My hesitation over switching to Ubuntu (and the reason I didn't switch much sooner) came from seeing bugs over the past half a decade or so (fewer in the past few years, though) related to how Mozilla was packaged on Debian, and from looking through the diffs in Debian's Mozilla packages, and I think Ubuntu's as well. (Ubuntu is based on Debian.) I saw patches that were obviously written by people who wanted to fix one particular bug, but didn't particularly understand the code they were modifying or what else their modifications would break. Given that, today's security advisories from Debian and from Ubuntu didn't surprise me very much. I had a pretty good idea of the tradeoff I was making when I was switching from Fedora to Ubuntu.

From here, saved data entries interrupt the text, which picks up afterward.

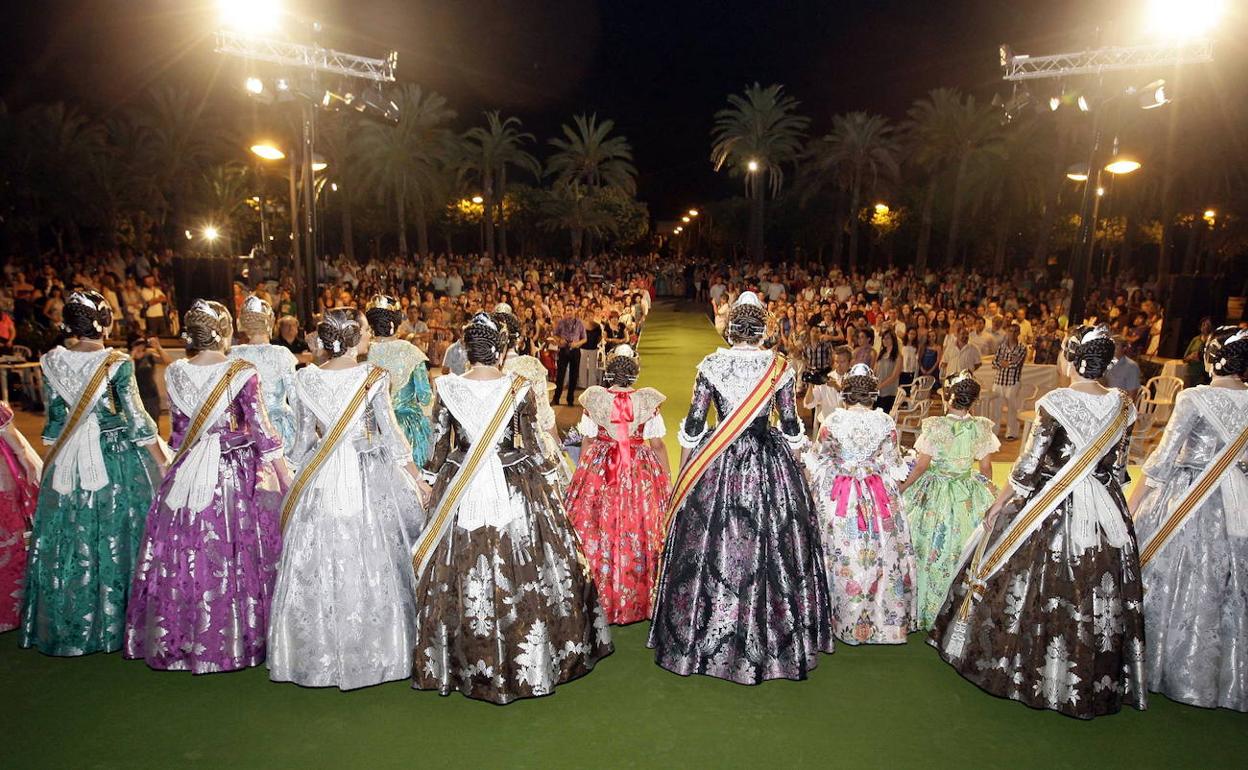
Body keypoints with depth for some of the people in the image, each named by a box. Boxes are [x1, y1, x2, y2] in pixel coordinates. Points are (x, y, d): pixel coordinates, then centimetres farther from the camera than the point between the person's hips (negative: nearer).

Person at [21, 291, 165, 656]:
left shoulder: (52, 362, 0)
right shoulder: (118, 364, -12)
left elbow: (55, 417, 6)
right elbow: (136, 418, -10)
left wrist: (49, 460, 17)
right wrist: (162, 461, -3)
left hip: (68, 460, 4)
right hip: (118, 457, -4)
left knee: (69, 536, 13)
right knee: (116, 536, 6)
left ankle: (67, 626, 25)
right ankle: (114, 621, 16)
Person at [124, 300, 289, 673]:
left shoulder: (175, 373, 2)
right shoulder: (242, 372, -10)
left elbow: (178, 432, 8)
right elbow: (261, 429, -10)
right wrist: (285, 477, -4)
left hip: (188, 471, 4)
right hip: (238, 471, -4)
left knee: (186, 553, 12)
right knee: (236, 554, 5)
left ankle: (180, 639, 26)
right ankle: (237, 639, 15)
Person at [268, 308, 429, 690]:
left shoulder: (306, 378, 1)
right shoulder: (373, 376, -9)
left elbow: (304, 436, 6)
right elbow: (390, 432, -7)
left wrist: (293, 472, 21)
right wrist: (417, 477, 1)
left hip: (319, 479, 3)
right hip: (367, 475, -3)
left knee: (318, 564, 12)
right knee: (369, 561, 8)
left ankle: (320, 651, 24)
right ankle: (374, 649, 18)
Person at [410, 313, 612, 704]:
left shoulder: (447, 388, -4)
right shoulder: (520, 388, -7)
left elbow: (439, 444, 2)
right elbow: (532, 444, -1)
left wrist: (434, 480, 15)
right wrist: (547, 480, 12)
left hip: (459, 491, 2)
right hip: (517, 488, -1)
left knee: (462, 575, 12)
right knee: (525, 572, 10)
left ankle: (470, 660, 25)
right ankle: (530, 658, 22)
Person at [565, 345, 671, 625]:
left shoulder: (594, 398, -3)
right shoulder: (648, 400, -5)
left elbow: (587, 442, 1)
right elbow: (658, 445, -3)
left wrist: (581, 474, 12)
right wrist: (667, 478, 8)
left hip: (598, 470, 1)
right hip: (640, 473, 0)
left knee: (599, 532, 10)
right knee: (637, 532, 9)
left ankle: (601, 599, 20)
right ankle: (636, 600, 18)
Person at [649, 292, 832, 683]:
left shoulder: (711, 365, -4)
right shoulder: (780, 368, -2)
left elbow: (693, 424, -3)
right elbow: (792, 427, 1)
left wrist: (684, 475, 7)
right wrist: (793, 465, 16)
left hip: (717, 461, 0)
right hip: (771, 464, 1)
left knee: (710, 544, 8)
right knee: (774, 545, 10)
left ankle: (704, 642, 21)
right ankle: (775, 640, 22)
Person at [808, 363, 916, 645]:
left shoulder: (832, 421, -10)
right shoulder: (885, 422, -7)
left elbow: (819, 458, 4)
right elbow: (892, 464, 2)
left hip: (839, 496, -1)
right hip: (878, 496, 1)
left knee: (843, 555, 9)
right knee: (880, 554, 11)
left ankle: (847, 621, 21)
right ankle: (884, 619, 22)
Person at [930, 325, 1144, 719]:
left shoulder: (1054, 403, -16)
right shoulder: (1122, 406, 0)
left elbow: (1030, 463, -14)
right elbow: (1119, 466, 7)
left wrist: (999, 503, -2)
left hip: (1050, 509, -5)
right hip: (1105, 513, 5)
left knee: (1034, 587, 10)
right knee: (1096, 595, 14)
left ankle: (1019, 663, 26)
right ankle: (1093, 678, 28)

Fedora as a project seems to have a pretty healthy community that, at a local level (changes to a particular package), strikes a pretty good balance between getting things to work and doing things right. Their developers are often good about contributing patches upstream, and are major contributors to many of the projects that they depend on. I haven't observed this volume of upstream patches or major contributions from Debian or Ubuntu. I suspect they attract developers whose patches are often not good enough to be accepted upstream, and I suspect the projects nevertheless encourage those developers to fix particular serious (and sometimes not-so-serious) bugs. However, fixing a set of serious bugs before shipping is an important part releasing software, and I don't think Fedora has done this well the past few releases. But bugs also need to be fixed correctly -- with a good understanding of why the changes are being made, and what they could break. That often requires sending the patches upstream to the developers who wrote and understand the code being patched. This seems to me to be the big weakness of Debian and Ubuntu (and also occasionally a problem for Fedora as well, but not as much)

I'd love to see a Linux distribution that is good at both shipping releases at a high quality bar, and at using only a limited set of high-quality local patches that are quickly pushed upstream rather than doing extensive and long-term patching of code that they don't understand. I haven't found one yet.